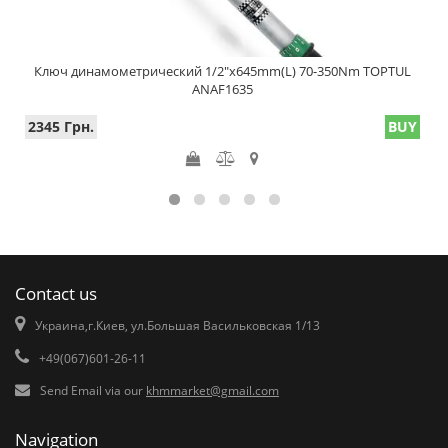
Ключ динамометрический 1/2"x645mm(L) 70-350Nm TOPTUL
ANAF1635
2345 Грн.
BUY
Contact us
Украина,г.Киев, ул.Большая Васильковская 1/13
+49(067)601-26-11
Send Email via our
khmmarket@gmail.com
Navigation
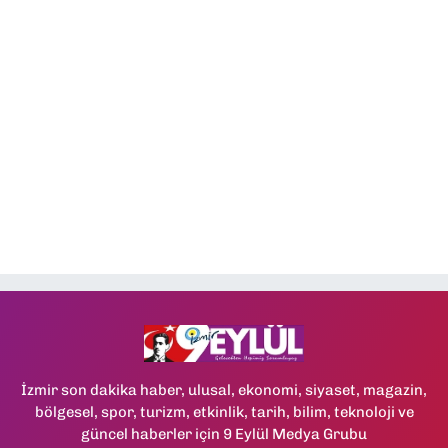
İzmir son dakika haber, ulusal, ekonomi, siyaset, magazin,
bölgesel, spor, turizm, etkinlik, tarih, bilim, teknoloji ve
güncel haberler için 9 Eylül Medya Grubu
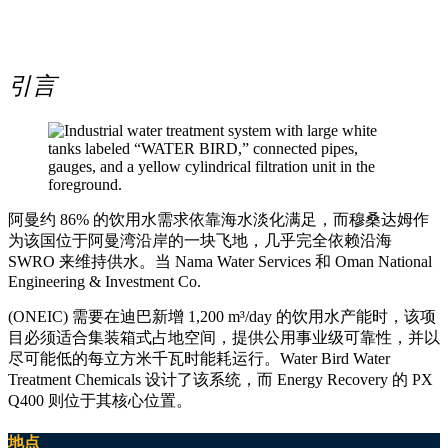
引言
阿曼约 86% 的饮用水需求依靠海水淡化满足，而穆桑达姆作
为该国位于阿曼湾沿岸的一块飞地，几乎完全依赖沿海
SWRO 来维持供水。当 Nama Water Services 和 Oman National
Engineering & Investment Co.
(ONEIC) 需要在迪巴新增 1,200 m³/day 的饮用水产能时，该项
目必须适合集装箱式占地空间，提供公用事业级可靠性，并以
尽可能低的每立方米千瓦时能耗运行。Water Bird Water
Treatment Chemicals 设计了该系统，而 Energy Recovery 的 PX
Q400 则位于其核心位置。
地点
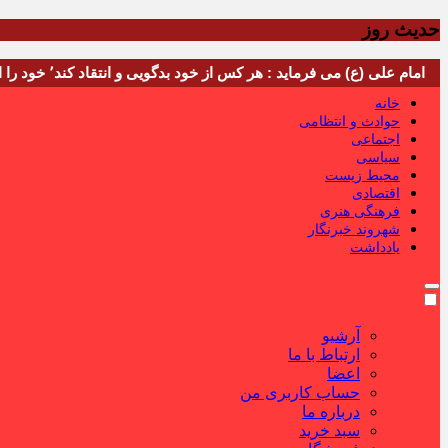
حدیث روز
امام علی (ع) می فرماید : هر کس از خود بدگویی و انتقاد کند٬ خود را اصلاح کرده و هر کس خودستایی نماید٬ پس به تحقیق خویش را تباه نموده است.
خانه
حوادث و انتظامی
اجتماعی
سیاسی
محیط زیست
اقتصادی
فرهنگی هنری
شهروند خبرنگار
یادداشت
آرشیو
ارتباط با ما
اعضا
حساب کاربری من
درباره ما
سبد خرید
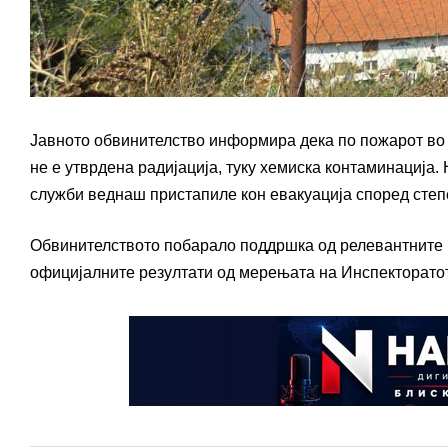
Јавното обвинителство информира дека по пожарот во 
не е утврдена радијација, туку хемиска контаминација
служби веднаш пристапиле кон евакуација според степ
Обвинителството побарало поддршка од релевантните и
официјалните резултати од мерењата на Инспекторатот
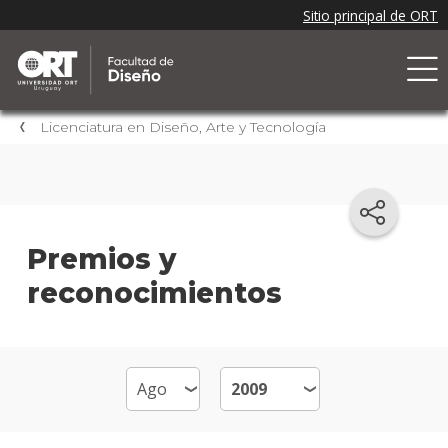
Licenciatura en Diseño, Arte y Tecnología
Premios y
reconocimientos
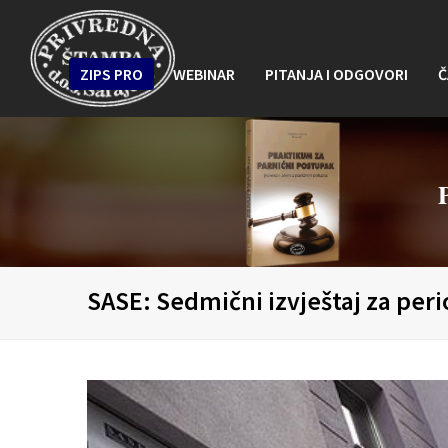
ZIPS PRO
WEBINAR
PITANJA I ODGOVORI
Č
SASE: Sedmični izvještaj za peri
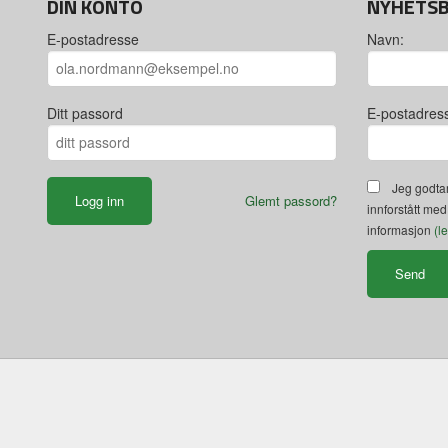
DIN KONTO
NYHETS
E-postadresse
Navn:
Ditt passord
E-postadres
Jeg godtar
Glemt passord?
innforstått med
informasjon
(l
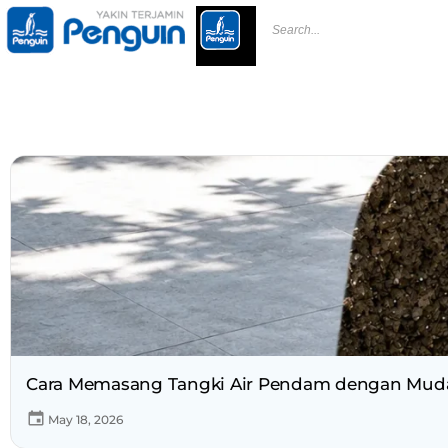
Cara Memasang Tangki Air Pendam dengan Mud
May 18, 2026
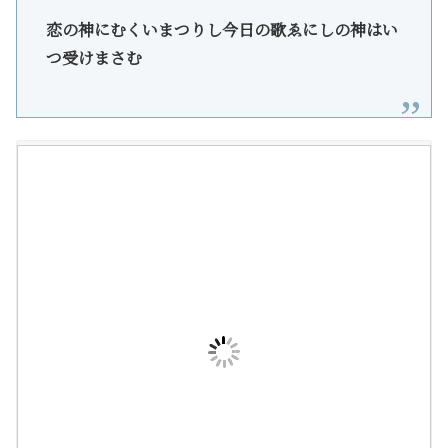
恋の神にむくいまつりし今日の歌ゑにしの神はい
つ受けまさむ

» Task statement:
Reproduce every line above word for word; no images.

» Task response:
Ключ динамометрический 1/2"x645mm(L) 70-350Nm TOPTUL
ANAF1635
2345 Грн.
BUY
Contact us
Украина,г.Киев, ул.Большая Васильковская 1/13
+49(067)601-26-11
Send Email via our
khmmarket@gmail.com
Navigation
İzmir son dakika haber, ulusal, ekonomi, siyaset, magazin,
bölgesel, spor, turizm, etkinlik, tarih, bilim, teknoloji ve
güncel haberler için 9 Eylül Medya Grubu
引言
阿曼约 86% 的饮用水需求依靠海水淡化满足，而穆桑达姆作
为该国位于阿曼湾沿岸的一块飞地，几乎完全依赖沿海
SWRO 来维持供水。当 Nama Water Services 和 Oman National
Engineering & Investment Co.
(ONEIC) 需要在迪巴新增 1,200 m³/day 的饮用水产能时，该项
目必须适合集装箱式占地空间，提供公用事业级可靠性，并以
尽可能低的每立方米千瓦时能耗运行。Water Bird Water
Treatment Chemicals 设计了该系统，而 Energy Recovery 的 PX
Q400 则位于其核心位置。
地点
حدیث روز
امام علی (ع) می فرماید : هر کس از خود بدگویی و انتقاد کند٬ خود را اصلاح کرده و هر کس خودستایی نماید٬ پس به تحقیق خویش را تباه نموده است.
خانه
حوادث و انتظامی
اجتماعی
سیاسی
محیط زیست
اقتصادی
فرهنگی هنری
شهروند خبرنگار
یادداشت
آرشیو
ارتباط با ما
اعضا
حساب کاربری من
درباره ما
سبد خرید
Јавното обвинителство информира дека по пожарот во 
не е утврдена радијација, туку хемиска контаминација
служби веднаш пристапиле кон евакуација според степ
Обвинителството побарало поддршка од релевантните и
официјалните резултати од мерењата на Инспекторатот
Licenciatura en Diseño, Arte y Tecnología
Premios y
reconocimientos
ZIPS PRO
WEBINAR
PITANJA I ODGOVORI
Č
SASE: Sedmični izvještaj za peri
DIN KONTO
NYHETS
E-postadresse
Navn:
Ditt passord
E-postadres
Jeg godtar
Glemt passord?
innforstått med
informasjon
(l
Cara Memasang Tangki Air Pendam dengan Mud
May 18, 2026
恋の神にむくいまつりし今日の歌ゑにしの神はい
つ受けまさむ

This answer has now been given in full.